Fall Is For Planting 1

Man, what wonderful weather we are having! We need rain (I write these Monday mornings and it looks like we are getting a very small amount of rain), but the last few weeks have been most enjoyable.

Fall is for planting, so now is the time to get those plants in the ground. I have notice several people re-sodding areas as well. New annuals are adding fresh color to our Lowcountry landscape and rye grass is popping up on many lawns (and in some beds).

The many parks and public plantations the Lowcountry has to offer are a great place to get design ideas for your yard or just to spend some time alone or with families and friends.

Planting can take several forms. A random new plant, a small renovation, landscaping an area that was not planted in the past, and planting a whole new yard all require some basic skills and knowledge.
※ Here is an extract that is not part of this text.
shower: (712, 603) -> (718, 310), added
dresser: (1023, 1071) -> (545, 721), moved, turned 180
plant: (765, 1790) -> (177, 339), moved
Some people will do it themselves and others will hire a professional.

When planting new plants there are a few things you might want to consider. How tall and wide is the plant going to be a full maturity? If it gets too big, you might be transplanting it (last week’s article) in a few years. Is it going to grow into my house and ruin my paint? Are the roots going to tear up my sidewalk or foundation? Do I have overhead wires that the plant is going to grow into leading to a safety issue? Is the plant an evergreen or is it going to lose its leaves in the fall? If you have a bed of sun-loving shrubs, do you want to plant a live oak that will shade them out in a few years, and then you have to replace the shrubs? Is it going to shade my house in the summer, yet let light in during the winter saving electricity?

A landscape designer can help you through some of these questions. Choose a designer whose work you have seen and like. Some designers include lighting, irrigation, bricks, sidewalks, fountains, statues, walls and drainage in their designs and other designers stick more with the basics. If you like the more elaborate features but cash is a little tight, most designers can break the project into phases. Working in phases is nice because you are working toward a goal, and when you are finished, you have the landscape of your dreams.
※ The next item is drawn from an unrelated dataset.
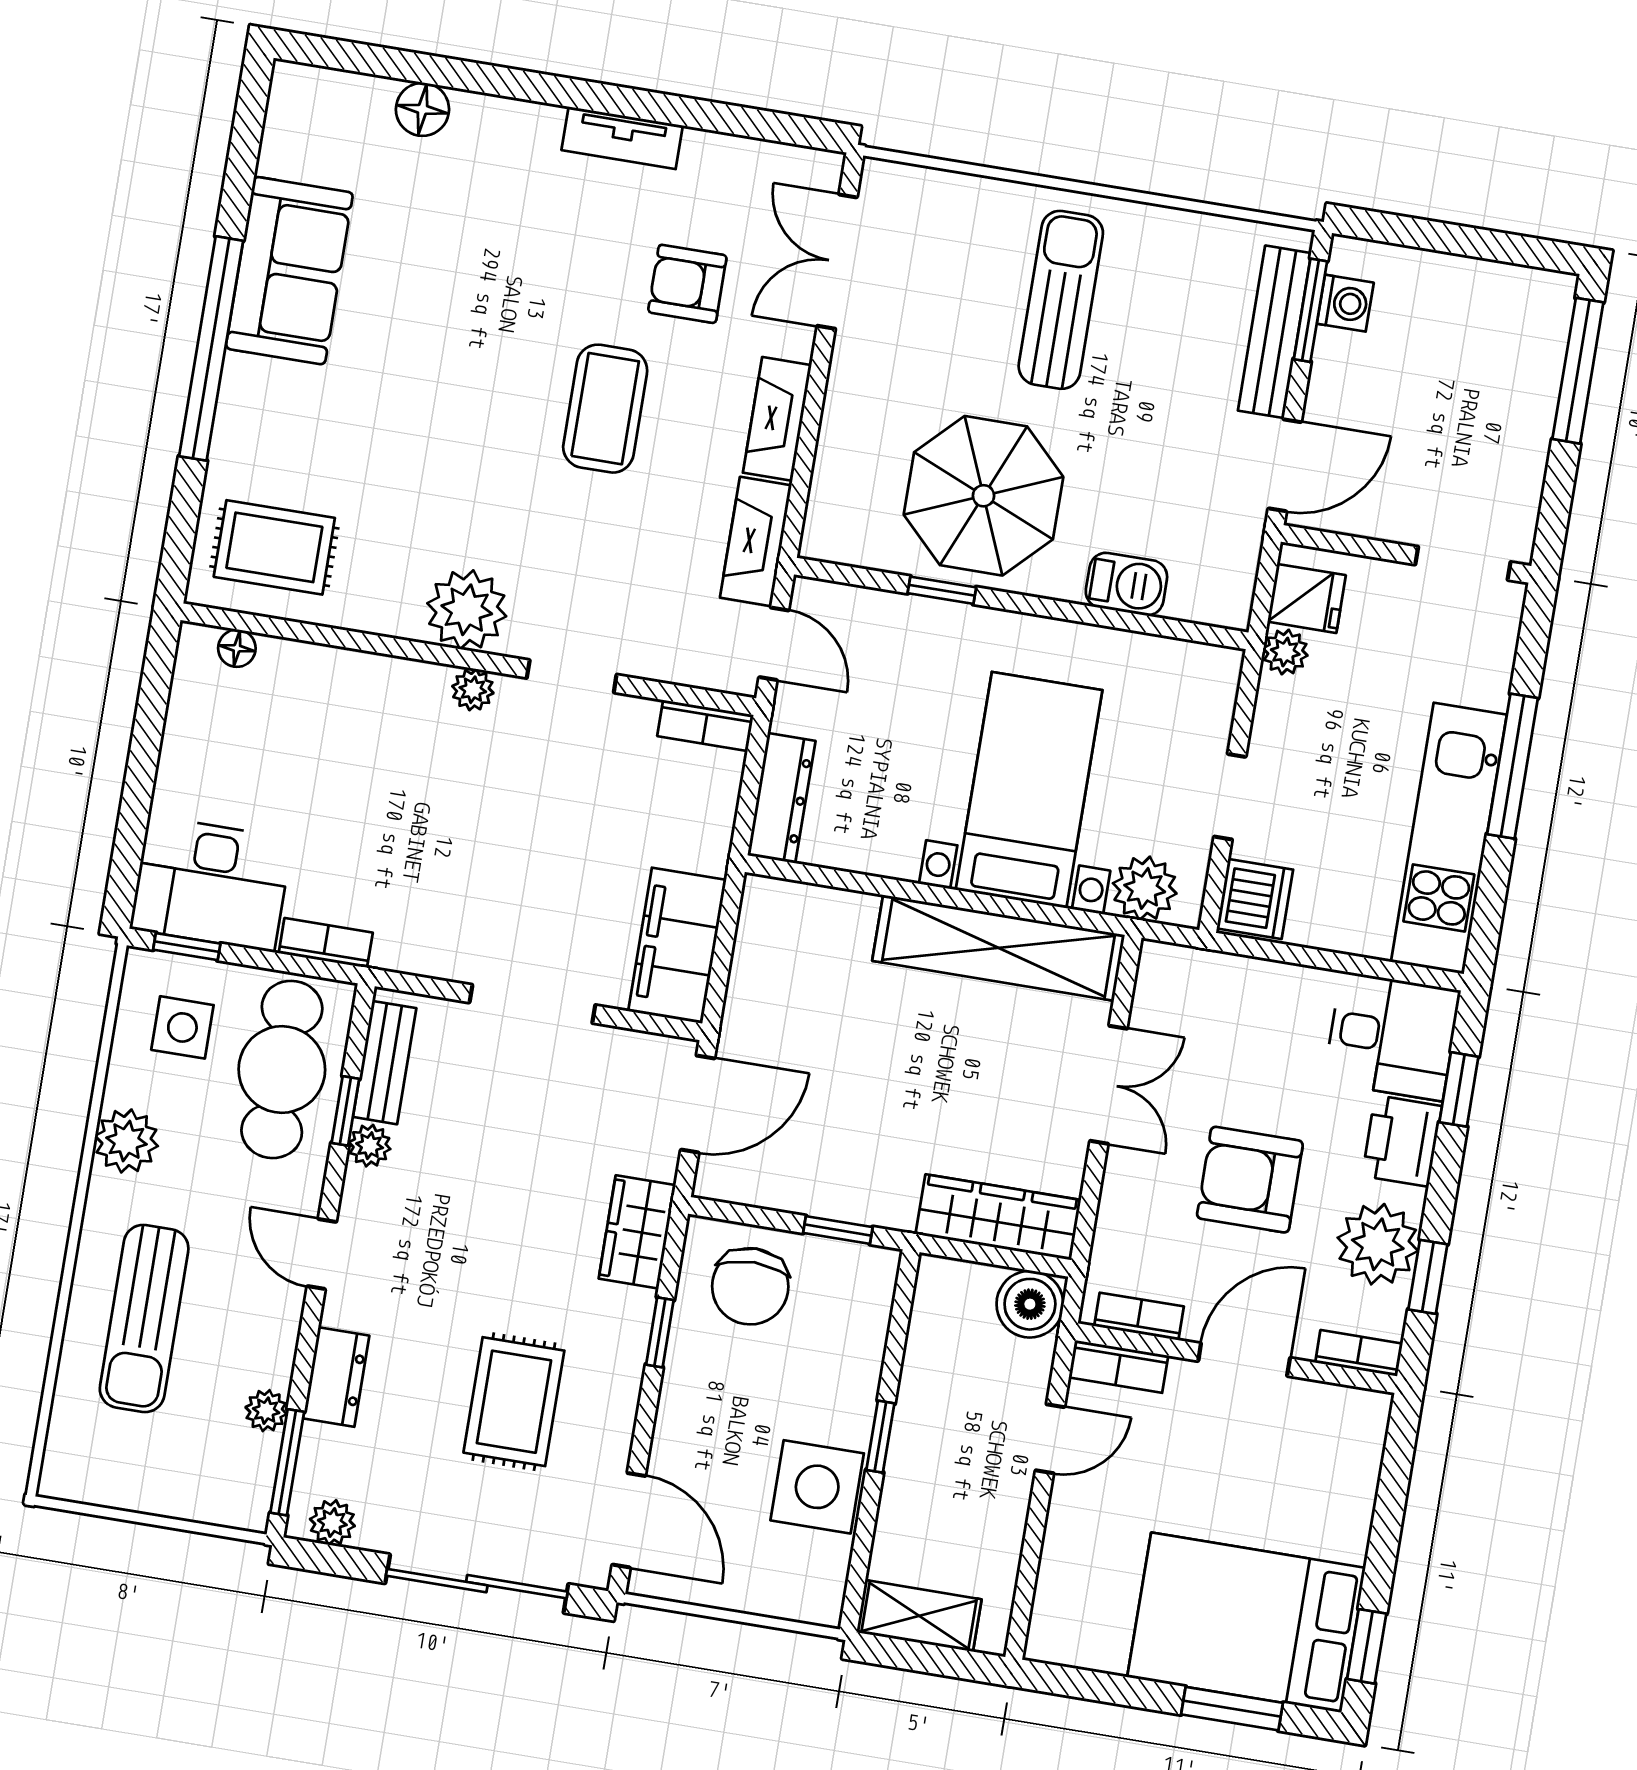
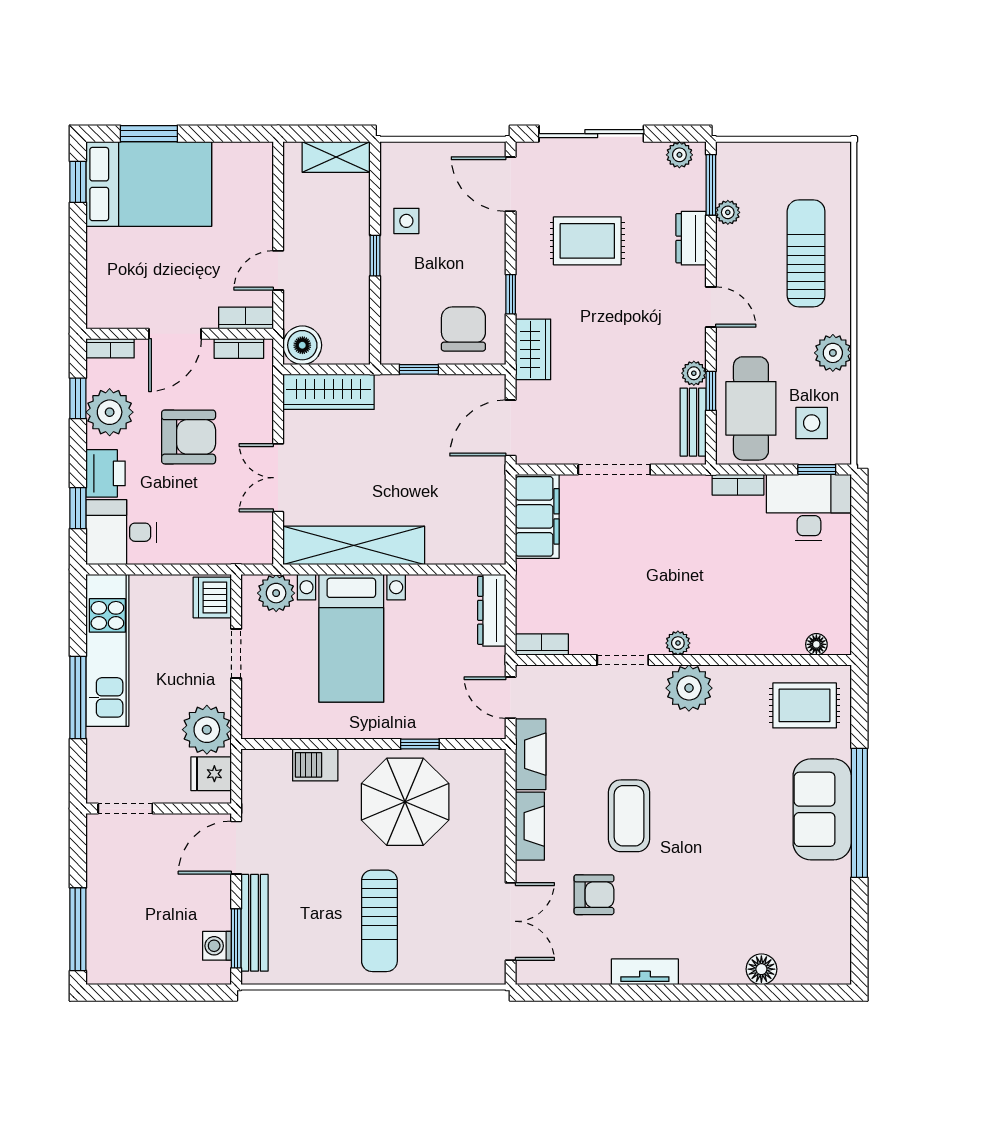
sofa: (289, 271) -> (822, 809), moved
plant: (1285, 652) -> (207, 730), width x1.88, depth x1.88
rug: (514, 1402) -> (587, 241), turned 90
side table: (817, 1487) -> (406, 221), width x0.54, depth x0.54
When you choose your plant material, it is best to go to a local nursery / garden center. They have the varieties of plants that do well here in the Lowcountry. The local nursery / garden center is going to have an employee that works daily with local plants, knows the plant’s advantages and disadvantages, knows if the plant is susceptible to any insects or disease and might even know where you can drive by to see the particular plant growing.

If there are new varieties of a certain plant that are available and resistant to disease or insects, those are the ones you want to plant, and your local nurseryman (or woman) will be able to direct you to them.